Recently, I saw this question posed on the internet: Where do your ideas come from, and how do you know which ones to pursue? (Short answer to the first part of the question: Everywhere. Long answer to the first part of the question: I will direct you to my post about hobbies.)
But it is interesting that the next part of the question focuses on which ideas to pursue—something I had actually been pondering around the same time I saw the original post. Because, as I am sure other writers and creatives will tell you, sometimes you have dry spells…but sometimes ideas seem to bombard you from every which way until you become exhausted just trying to figure out where to begin. And, unfortunately, you often have to choose between them or else risk driving yourself mad and / or burning out entirely.
I am currently working my way through such a creative state. And the journey has given me a new sense of clarity on my ideas and, like the second part of the question asks, which ones are worth putting the effort into more than others. How do you know if a story idea is worth pursuing? When multiple concepts and fantastical images are floating around in your conscious mind, how do you decide which one (or two, or maybe three, if you’re good at focusing) to give the majority of your attention to?
For me, a big part of it is how quickly the story itself seems to latch on to you. There is a verse that I love in the song “Quiet,” from Matilda the Musical:
“These answers that come into my mind unbidden,
These stories delivered to me fully written.”
Now, for those of you who have not seen any iteration of Matilda, when she sings this verse she is referring to a story that has been coming to her little by little over the course of the musical that turns out to be a result of her brilliant mind subconsciously tapping into a real historical event. But from a writer’s perspective, ideas work in a similar fashion—especially the ideas that have a higher chance of becoming fully formed down the line.
No matter where the idea comes from—be it a dream, a moment in time, a brief interaction with another human being, a strange word overheard on the bus, etc.—it quickly unfurls into something more. A character you thought you knew right away suddenly has a quirk that adds a whole new element to the plot; a concept that simply seemed intriguing at first continues to flesh itself out into several chapters’ worth of action in your head; two blank canvases you call your MCs suddenly start speaking to each other, and the dialogue for a whole conversation, and a thematic element to hang over their heads, breaks out between them before you can even leap for a pen and paper. The story, while not entirely appearing fully written in your head, seems to be writing itself faster than you can actively work on it.

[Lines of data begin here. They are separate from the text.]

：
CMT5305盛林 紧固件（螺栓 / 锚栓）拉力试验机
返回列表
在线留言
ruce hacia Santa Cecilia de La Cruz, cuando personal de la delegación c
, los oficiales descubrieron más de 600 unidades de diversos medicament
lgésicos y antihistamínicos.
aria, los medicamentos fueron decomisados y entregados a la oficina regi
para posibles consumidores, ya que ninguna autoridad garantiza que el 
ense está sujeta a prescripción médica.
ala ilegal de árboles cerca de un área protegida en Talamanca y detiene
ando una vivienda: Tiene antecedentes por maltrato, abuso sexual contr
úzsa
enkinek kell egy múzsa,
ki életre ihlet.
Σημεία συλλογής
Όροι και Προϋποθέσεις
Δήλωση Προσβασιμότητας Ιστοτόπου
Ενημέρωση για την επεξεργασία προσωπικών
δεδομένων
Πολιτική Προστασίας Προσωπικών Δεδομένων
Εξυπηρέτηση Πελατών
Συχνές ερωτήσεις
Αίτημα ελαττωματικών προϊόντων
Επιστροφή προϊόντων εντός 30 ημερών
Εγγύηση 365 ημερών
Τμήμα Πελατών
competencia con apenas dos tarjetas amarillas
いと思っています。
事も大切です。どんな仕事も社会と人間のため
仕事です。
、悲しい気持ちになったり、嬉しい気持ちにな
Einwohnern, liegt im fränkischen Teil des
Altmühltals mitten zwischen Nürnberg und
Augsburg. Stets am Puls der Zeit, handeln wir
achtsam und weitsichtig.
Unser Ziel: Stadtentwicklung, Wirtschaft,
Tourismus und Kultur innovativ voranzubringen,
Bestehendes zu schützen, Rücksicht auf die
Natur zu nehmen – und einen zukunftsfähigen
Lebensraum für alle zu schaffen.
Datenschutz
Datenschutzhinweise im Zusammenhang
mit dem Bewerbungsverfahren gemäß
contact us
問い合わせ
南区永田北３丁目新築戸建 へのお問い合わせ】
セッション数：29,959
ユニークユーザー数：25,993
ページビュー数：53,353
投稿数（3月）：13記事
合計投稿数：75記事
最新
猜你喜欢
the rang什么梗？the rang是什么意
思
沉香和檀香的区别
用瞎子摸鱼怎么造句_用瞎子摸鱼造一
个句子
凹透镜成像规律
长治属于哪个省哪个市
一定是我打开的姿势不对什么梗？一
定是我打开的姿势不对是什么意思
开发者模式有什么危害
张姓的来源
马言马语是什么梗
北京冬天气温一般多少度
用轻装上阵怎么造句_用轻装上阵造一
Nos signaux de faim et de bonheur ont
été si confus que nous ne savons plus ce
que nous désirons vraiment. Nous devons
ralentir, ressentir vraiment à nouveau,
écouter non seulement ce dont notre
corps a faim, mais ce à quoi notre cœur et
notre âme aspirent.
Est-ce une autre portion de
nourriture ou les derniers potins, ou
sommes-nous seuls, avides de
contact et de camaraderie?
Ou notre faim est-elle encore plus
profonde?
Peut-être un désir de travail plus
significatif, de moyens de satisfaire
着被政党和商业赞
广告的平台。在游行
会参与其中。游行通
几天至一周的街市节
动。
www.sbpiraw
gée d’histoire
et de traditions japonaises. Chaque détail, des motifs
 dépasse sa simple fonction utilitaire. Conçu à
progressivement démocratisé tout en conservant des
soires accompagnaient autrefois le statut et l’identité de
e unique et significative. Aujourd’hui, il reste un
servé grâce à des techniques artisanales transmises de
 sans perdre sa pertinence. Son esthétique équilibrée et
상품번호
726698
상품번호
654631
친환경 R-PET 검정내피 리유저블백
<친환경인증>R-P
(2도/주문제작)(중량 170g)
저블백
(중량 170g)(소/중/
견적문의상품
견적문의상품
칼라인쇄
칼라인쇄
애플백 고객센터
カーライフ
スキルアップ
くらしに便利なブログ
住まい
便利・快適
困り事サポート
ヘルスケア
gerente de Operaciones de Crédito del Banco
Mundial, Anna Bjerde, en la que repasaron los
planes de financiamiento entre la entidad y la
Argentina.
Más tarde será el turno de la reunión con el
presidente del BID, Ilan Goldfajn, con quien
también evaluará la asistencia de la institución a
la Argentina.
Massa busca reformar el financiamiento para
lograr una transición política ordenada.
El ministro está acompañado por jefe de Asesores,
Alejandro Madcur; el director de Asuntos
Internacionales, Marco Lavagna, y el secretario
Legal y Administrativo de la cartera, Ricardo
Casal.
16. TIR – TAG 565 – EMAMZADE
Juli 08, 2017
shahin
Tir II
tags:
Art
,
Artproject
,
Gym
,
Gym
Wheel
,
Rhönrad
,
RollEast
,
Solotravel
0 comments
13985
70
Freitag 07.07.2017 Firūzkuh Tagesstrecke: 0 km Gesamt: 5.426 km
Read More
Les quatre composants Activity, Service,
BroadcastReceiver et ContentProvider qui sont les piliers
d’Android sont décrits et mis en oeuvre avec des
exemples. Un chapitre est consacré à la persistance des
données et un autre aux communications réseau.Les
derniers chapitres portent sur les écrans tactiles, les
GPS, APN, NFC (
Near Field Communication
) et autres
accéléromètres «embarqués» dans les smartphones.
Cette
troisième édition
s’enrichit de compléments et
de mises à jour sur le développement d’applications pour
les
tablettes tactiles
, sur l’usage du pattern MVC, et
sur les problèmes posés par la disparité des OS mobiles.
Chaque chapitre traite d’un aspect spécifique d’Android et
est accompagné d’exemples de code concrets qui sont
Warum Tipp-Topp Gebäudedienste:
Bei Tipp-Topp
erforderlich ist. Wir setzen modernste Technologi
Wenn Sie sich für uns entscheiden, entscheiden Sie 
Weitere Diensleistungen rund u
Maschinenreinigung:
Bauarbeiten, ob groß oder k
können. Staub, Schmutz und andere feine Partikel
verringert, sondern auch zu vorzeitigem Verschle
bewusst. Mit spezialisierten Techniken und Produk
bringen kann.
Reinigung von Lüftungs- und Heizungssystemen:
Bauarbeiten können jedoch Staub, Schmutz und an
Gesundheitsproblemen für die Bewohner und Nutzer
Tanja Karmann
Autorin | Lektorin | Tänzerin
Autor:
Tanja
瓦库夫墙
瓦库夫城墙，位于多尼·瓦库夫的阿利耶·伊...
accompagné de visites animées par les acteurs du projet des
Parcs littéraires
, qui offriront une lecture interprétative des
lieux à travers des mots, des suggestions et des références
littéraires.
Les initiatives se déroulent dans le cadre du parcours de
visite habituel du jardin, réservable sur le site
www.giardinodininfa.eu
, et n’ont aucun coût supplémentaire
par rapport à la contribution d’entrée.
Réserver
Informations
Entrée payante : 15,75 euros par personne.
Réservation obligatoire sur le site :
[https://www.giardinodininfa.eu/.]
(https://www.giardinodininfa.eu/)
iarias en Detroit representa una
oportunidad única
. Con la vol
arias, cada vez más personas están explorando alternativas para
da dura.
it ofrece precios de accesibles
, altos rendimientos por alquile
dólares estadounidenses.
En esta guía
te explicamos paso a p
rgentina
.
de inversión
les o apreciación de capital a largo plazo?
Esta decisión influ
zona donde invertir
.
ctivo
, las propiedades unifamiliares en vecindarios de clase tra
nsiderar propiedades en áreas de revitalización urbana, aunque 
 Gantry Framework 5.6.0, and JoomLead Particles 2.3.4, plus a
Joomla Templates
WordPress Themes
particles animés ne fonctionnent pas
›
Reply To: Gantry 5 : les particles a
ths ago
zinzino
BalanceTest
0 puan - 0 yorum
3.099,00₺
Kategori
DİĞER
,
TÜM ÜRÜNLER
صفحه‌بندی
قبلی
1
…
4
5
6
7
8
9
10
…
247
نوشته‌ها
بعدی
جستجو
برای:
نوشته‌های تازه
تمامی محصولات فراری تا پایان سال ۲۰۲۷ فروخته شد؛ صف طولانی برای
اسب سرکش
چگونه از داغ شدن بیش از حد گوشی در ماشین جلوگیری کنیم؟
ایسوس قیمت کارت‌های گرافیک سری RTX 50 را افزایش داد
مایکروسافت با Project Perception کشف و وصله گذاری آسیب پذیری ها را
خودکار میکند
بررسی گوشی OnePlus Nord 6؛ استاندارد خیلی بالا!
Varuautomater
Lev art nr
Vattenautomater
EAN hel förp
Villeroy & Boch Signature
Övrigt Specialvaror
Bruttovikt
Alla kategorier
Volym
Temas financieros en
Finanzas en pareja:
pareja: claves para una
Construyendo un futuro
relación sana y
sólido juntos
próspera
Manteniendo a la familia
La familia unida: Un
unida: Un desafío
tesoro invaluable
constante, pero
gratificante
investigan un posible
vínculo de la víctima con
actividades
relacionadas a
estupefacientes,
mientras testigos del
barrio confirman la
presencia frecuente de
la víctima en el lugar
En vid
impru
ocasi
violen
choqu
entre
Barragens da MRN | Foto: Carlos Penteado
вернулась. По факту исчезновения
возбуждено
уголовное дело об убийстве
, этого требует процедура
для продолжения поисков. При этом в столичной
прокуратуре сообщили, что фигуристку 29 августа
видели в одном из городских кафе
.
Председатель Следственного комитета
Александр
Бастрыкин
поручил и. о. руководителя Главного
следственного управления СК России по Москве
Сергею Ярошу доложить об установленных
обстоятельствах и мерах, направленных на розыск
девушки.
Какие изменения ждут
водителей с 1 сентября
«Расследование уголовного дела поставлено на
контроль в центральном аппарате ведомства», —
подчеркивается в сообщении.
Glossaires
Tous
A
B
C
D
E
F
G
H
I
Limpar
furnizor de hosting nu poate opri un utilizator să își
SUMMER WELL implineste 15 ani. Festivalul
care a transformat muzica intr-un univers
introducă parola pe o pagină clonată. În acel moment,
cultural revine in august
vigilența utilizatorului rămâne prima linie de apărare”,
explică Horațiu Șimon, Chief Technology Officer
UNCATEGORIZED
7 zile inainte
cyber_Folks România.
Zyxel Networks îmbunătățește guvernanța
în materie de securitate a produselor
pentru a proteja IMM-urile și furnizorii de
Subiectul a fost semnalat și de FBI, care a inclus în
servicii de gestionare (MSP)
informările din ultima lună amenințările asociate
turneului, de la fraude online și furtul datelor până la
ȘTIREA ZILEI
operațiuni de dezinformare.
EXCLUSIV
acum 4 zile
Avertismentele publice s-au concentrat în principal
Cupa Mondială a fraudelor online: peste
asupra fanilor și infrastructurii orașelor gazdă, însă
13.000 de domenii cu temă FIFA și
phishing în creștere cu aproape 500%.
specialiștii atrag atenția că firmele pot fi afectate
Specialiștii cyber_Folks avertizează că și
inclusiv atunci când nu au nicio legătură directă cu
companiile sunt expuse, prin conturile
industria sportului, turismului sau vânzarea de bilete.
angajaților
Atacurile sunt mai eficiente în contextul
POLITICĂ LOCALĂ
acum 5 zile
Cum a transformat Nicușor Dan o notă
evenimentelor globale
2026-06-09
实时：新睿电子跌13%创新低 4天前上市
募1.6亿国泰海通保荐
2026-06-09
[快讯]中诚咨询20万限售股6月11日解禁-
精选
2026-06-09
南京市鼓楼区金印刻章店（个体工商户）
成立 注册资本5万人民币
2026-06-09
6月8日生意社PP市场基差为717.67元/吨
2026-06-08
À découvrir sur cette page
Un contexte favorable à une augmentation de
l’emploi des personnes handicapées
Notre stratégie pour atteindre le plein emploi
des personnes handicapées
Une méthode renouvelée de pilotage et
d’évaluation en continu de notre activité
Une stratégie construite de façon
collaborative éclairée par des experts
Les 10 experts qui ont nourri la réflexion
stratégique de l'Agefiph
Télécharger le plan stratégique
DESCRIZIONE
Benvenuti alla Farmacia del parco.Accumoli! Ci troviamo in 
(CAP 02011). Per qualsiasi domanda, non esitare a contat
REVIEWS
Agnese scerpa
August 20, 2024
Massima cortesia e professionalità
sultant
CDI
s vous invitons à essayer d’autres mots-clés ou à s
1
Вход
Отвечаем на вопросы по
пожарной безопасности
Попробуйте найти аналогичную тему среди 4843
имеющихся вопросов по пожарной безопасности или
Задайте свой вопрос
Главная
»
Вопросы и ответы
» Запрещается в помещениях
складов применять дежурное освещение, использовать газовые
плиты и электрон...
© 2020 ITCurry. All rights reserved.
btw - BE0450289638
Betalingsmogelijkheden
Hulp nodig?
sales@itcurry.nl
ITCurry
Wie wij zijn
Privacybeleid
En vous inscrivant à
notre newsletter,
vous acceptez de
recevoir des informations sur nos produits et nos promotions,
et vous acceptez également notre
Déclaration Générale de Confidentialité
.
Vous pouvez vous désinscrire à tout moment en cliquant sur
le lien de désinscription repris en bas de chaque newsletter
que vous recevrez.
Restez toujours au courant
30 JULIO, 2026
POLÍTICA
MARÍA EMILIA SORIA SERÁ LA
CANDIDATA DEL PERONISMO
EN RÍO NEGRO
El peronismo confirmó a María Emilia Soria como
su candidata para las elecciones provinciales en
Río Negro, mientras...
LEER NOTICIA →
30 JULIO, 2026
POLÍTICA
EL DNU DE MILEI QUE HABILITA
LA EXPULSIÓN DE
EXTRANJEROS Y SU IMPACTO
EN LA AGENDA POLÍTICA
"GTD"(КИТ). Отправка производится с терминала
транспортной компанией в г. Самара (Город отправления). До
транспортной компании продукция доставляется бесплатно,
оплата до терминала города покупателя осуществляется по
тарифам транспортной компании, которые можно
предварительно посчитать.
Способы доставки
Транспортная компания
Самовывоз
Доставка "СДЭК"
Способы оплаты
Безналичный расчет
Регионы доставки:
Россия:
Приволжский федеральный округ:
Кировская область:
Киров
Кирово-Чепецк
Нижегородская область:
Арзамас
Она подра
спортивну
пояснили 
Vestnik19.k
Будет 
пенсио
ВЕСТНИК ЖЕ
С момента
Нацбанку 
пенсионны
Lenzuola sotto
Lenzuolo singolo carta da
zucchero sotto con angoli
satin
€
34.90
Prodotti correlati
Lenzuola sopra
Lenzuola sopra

That, to me, makes certain ideas worth pursuing more than others. Yes, you might have an intriguing concept turning over itself in the back of your mind, but if nothing else immediately comes from it, if no clear character personalities or working themes or even a simple chapter’s worth of getting from Point A to Point B make themselves known to you, you are better off leaving that idea on the back burner and putting the work into the thing your subconscious mind is clearly more excited about.
And of course, like most things in life, ideas work on a spectrum. Some remain one-dimensional concepts no matter how long you mull over them; others, as the song suggests, do seem to fully flesh themselves out even as you’re still working on the introductory chapter. But most of them fall somewhere in-between. Depending on how many ideas you’re sorting through, you might have to weigh each story’s potential for pulling together into something solid before you fully leap into pursuit.
Night Owls, how do you know a story idea is worth pursuing? Are you currently in the midst of an idea overload? What do you do when you have too many things to create?